[Dataset excerpts]

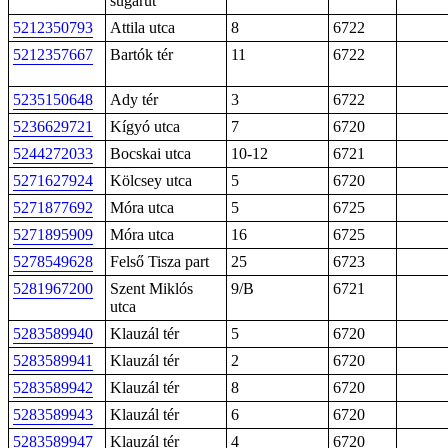
sugárút
5212350793
Attila utca
8
6722
5212357667
Bartók tér
11
6722
5235150648
Ady tér
3
6722
5236629721
Kígyó utca
7
6720
5244272033
Bocskai utca
10-12
6721
5271627924
Kölcsey utca
5
6720
5271877692
Móra utca
5
6725
5271895909
Móra utca
16
6725
5278549628
Felső Tisza part
25
6723
5281967200
Szent Miklós
9/B
6721
utca
5283589940
Klauzál tér
5
6720
5283589941
Klauzál tér
2
6720
5283589942
Klauzál tér
8
6720
5283589943
Klauzál tér
6
6720
5283589947
Klauzál tér
4
6720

__What to produce__:
All entries must be output unchanged, with every picture omitted.

__Answer for the task__:
sugárút
5212350793
Attila utca
8
6722
5212357667
Bartók tér
11
6722
5235150648
Ady tér
3
6722
5236629721
Kígyó utca
7
6720
5244272033
Bocskai utca
10-12
6721
5271627924
Kölcsey utca
5
6720
5271877692
Móra utca
5
6725
5271895909
Móra utca
16
6725
5278549628
Felső Tisza part
25
6723
5281967200
Szent Miklós
9/B
6721
utca
5283589940
Klauzál tér
5
6720
5283589941
Klauzál tér
2
6720
5283589942
Klauzál tér
8
6720
5283589943
Klauzál tér
6
6720
5283589947
Klauzál tér
4
6720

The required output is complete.